Airports less than eager to make room for big new Airbus

The European manufacturer is faced with the challenge of convincing airports to reinforce runways and convert arrival gates to accommodate the huge airliner

By Mark Landler  /  NY TIMES NEWS SERVICE , FRANKFURT, GERMANY

The airport has had to compromise in other ways. Because space is at such a premium, it is converting only two gates at the Tom Bradley International Terminal to serve A380s. To compensate, it is setting up two other gates on the airfield away from the terminal.

"The airlines would prefer not to use these, but it gives us overflow capacity," Mark Massman, deputy executive director of Los Angeles World Airports, said in a telephone interview.

Virgin Atlantic Airways, one of the first buyers of the A380, has cited the restrictions in Los Angeles as one of the reasons it pushed back delivery of its six planes until early 2008.

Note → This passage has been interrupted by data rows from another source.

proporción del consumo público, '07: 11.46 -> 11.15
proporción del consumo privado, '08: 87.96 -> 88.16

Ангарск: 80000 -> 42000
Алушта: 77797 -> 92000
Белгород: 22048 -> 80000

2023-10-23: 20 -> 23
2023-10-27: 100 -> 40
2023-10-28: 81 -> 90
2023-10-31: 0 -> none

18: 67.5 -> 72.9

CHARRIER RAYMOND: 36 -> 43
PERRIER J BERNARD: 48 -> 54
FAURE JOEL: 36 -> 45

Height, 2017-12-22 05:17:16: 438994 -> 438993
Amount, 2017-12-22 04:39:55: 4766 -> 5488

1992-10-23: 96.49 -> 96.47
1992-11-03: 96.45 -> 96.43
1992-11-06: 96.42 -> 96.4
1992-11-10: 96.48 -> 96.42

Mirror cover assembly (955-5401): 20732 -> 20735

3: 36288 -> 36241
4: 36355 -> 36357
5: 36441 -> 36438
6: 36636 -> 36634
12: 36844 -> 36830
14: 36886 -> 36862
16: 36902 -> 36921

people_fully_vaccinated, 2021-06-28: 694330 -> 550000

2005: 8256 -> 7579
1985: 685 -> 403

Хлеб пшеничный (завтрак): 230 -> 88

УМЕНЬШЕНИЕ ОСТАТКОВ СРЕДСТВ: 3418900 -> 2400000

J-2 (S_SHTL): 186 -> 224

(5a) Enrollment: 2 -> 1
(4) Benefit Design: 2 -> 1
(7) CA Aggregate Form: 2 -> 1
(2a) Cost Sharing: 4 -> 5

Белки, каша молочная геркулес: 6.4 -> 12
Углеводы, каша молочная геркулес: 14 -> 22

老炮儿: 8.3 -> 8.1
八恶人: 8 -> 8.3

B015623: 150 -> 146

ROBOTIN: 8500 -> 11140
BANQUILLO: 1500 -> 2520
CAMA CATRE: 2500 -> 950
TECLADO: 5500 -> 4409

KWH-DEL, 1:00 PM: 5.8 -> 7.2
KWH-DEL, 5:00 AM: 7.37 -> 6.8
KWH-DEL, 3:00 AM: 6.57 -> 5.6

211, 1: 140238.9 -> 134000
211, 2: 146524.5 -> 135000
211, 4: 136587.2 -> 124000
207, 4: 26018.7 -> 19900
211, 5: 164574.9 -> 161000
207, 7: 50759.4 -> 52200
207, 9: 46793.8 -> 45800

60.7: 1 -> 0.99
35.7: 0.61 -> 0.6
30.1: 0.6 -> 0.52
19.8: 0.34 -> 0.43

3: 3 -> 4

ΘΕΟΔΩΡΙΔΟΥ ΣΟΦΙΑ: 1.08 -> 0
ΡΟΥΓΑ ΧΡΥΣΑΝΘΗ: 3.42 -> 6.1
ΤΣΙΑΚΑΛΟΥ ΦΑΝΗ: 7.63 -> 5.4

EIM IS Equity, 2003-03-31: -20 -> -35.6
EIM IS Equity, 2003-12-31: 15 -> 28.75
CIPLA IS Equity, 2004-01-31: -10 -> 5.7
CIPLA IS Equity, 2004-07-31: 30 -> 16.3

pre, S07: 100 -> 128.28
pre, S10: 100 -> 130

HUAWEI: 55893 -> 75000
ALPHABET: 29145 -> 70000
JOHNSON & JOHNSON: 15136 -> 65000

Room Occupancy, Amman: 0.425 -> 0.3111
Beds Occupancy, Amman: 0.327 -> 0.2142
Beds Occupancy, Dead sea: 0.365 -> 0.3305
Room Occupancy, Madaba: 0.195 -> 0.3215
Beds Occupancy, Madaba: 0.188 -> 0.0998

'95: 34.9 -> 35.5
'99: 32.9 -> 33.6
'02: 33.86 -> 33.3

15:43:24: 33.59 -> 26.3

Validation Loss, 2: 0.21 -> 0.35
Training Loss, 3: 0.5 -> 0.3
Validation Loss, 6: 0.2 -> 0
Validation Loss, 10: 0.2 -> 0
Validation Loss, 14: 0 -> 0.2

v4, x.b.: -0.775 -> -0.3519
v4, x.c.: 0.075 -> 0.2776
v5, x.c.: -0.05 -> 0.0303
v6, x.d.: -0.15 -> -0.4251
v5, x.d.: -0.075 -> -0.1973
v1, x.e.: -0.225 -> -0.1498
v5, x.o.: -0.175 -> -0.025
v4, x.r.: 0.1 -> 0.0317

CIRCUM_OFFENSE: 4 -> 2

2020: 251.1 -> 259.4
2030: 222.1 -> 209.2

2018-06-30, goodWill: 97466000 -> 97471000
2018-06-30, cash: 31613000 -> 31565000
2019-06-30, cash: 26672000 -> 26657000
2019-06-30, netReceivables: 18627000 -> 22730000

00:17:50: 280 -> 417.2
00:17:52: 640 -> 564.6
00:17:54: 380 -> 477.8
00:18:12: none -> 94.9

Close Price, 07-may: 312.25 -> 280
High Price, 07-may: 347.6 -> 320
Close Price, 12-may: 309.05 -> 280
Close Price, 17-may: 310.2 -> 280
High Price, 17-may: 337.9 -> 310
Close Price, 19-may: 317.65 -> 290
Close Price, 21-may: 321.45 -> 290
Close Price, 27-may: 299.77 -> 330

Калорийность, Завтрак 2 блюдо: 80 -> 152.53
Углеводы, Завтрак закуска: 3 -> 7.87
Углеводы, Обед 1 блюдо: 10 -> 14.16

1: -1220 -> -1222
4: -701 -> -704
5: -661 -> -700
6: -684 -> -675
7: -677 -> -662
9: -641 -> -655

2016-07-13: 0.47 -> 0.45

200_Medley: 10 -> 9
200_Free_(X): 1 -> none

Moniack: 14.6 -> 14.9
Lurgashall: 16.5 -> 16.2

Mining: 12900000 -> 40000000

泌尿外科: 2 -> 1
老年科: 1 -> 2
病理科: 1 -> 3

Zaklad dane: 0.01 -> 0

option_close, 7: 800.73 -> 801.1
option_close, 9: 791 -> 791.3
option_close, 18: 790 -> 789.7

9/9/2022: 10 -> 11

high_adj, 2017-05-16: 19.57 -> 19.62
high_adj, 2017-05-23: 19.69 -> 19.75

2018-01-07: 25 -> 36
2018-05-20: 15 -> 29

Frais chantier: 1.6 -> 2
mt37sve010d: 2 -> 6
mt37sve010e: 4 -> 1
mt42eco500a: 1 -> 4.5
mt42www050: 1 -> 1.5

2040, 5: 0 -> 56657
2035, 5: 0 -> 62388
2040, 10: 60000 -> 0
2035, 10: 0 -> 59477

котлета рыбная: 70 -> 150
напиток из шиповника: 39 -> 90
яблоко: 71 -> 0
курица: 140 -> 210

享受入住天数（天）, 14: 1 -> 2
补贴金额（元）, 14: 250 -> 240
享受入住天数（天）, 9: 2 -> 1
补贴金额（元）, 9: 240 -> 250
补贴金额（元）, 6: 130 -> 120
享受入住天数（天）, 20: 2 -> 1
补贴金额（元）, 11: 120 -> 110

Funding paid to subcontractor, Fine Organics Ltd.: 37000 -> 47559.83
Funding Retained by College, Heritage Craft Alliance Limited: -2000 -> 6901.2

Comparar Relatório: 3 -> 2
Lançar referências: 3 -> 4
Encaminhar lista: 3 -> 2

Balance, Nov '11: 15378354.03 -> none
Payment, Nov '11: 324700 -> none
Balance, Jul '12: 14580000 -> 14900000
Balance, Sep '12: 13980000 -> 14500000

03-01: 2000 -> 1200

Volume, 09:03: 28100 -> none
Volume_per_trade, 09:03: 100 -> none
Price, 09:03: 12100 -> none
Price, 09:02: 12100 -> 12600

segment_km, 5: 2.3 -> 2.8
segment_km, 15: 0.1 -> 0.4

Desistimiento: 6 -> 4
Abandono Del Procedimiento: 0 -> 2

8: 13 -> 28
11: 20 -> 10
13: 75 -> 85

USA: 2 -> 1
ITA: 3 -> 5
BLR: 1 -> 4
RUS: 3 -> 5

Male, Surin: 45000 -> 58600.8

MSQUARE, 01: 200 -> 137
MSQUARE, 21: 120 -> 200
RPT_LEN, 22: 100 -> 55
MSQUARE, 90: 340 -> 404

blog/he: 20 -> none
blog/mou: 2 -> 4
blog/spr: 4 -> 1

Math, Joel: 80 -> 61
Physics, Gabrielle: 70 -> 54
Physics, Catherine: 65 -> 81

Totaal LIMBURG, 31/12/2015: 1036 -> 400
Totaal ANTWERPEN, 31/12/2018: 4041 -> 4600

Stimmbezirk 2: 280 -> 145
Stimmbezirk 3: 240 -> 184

Massman predicted that Los Angeles would nonetheless be a hub airport for the A380, because it is a gateway for travelers from Asia. But as to the A380s potential for easing congestion, one of the advantages cited by Airbus, he said it would be only a "minor improvement."

It may be little surprise that most American airports seem less enthusiastic about the A380 than their European counterparts. Airbus, after all, is a European pet project -- owned by its military contractors and backed by the leaders of France, the UK, Germany, and Spain.

US airports are limited by tight budgets and aging facilities. At Kennedy, for example, the Port Authority of New York and New Jersey is spending US$130 million on two mundane projects to accommodate the A380: reinforcing two bridges that carry planes over highways, and shifting a taxiway that rings the terminals. The authority estimates that the A380 will generate US$233 million a year in benefits for the region by 2016 in new jobs and other revenue.

Fraport, the company that owns Frankfurt airport, did not even mention costs in outlining its plan to build 12 A380 gates in two terminals. It also plans a cavernous maintenance building for Lufthansa's 15 super-jumbos. And Charles de Gaulle Airport north of Paris is building a satellite terminal with six A380 gates.

But the Europeans have nothing on the Persian Gulf emirate of Dubai. Its airline, Emirates, ordered 43 A380s, the largest single order, and the home airport is thinking big. Coming in 2008: a US$4.1 billion terminal, with two concourses able to handle 23 A380s. Passengers will board on both the lower and upper decks.

Dubai is not stopping there. Betting that 100 million passengers a year will pass through by 2020, it is building a second airport nearby. "We're building a special airport for the A380," said Rimzie Ismail, the marketing manager for Dubai's civil aviation department.